In the power generation cell, a fuel gas flow field (reactant gas flow field) for supplying a fuel gas along the surface of the anode and an oxygen-containing gas flow field (reactant gas flow field) for supplying an oxygen-containing gas along the surface of the cathode are formed on a pair of separators sandwiching the membrane electrode assembly. Further, a coolant flow field for cooling the power generation surfaces of the membrane electrode assembly is formed between the adjacent separators which are stacked together.
For example, U.S. Pat. No. 5,547,776 discloses an electrochemical fuel cell having an oxygen-containing gas/coolant flow field plate 1 as shown in FIG. 10. The plate 1 has an oxygen-containing gas supply passage 2a and an oxygen-containing gas discharge passage 2b at two diagonal corners, and a fuel gas supply passage 3a, a coolant discharge passage 4b, a fuel gas discharge passage 3b, and a coolant supply passage 4a at the other two diagonal corners.
An oxygen-containing gas flow field 5 comprising a plurality of grooves in a serpentine pattern is formed on one surface of the plate 1, along the power generation reaction area. The oxygen-containing gas flow field 5 is connected to the oxygen-containing gas supply passage 2a and the oxygen-containing gas discharge passage 2b. 
A coolant flow field (not shown) is formed on the other surface of the plate 1. The coolant flow field is connected to the coolant supply passage 4a and the coolant discharge passage 4b. As with the oxygen-containing gas flow field 5, the coolant flow field comprises a plurality of grooves in a serpentine pattern.
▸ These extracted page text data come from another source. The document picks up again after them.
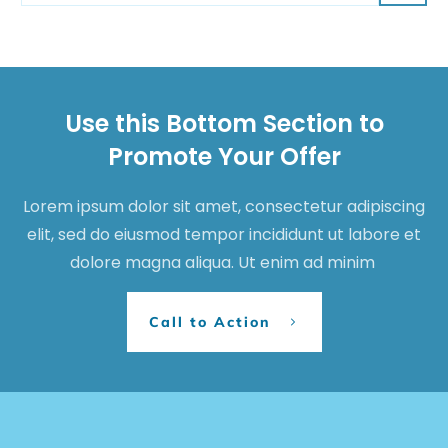
Use this Bottom Section to
Promote Your Offer
Lorem ipsum dolor sit amet, consectetur adipiscing
elit, sed do eiusmod tempor incididunt ut labore et
dolore magna aliqua. Ut enim ad minim
Call to Action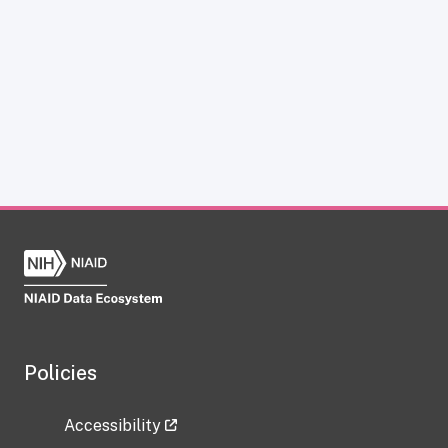
Policies
Accessibility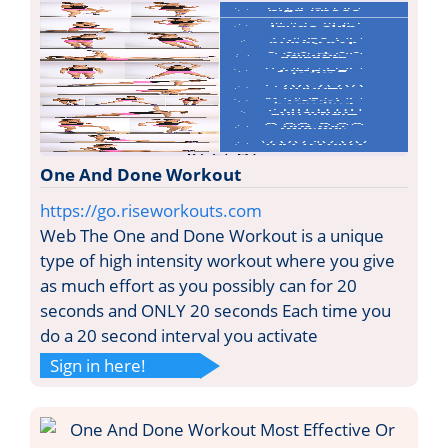
One And Done Workout
https://go.riseworkouts.com
Web The One and Done Workout is a unique
type of high intensity workout where you give
as much effort as you possibly can for 20
seconds and ONLY 20 seconds Each time you
do a 20 second interval you activate
Sign in here!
In the coolant flow field, the temperature is the lowest at a position corresponding to the area of the oxygen-containing gas flow field 5 where the amount of water is the smallest, while the temperature is highest at a position corresponding to the oxygen-containing gas flow field 5 where the amount of water is the largest.
However, in the conventional technique, the oxygen-containing gas flow field 5 and the coolant flow field are formed on both surfaces of the plate 1. The flow grooves of the oxygen-containing gas flow field 5 and the flow grooves of the coolant flow field have substantially the same shape in the serpentine pattern, for example. Thus, the shape of the oxygen-containing gas flow field 5 and the shape of the coolant flow field need to be substantially the same.
That is, the shapes of the flow fields cannot be designed freely. For example, grooves of reactant gas flow fields (e.g., the oxygen-containing gas flow field 5) cannot be formed in substantially perpendicular to the grooves of the coolant flow field. In such a structure, the fuel cell cannot be used in a variety of applications.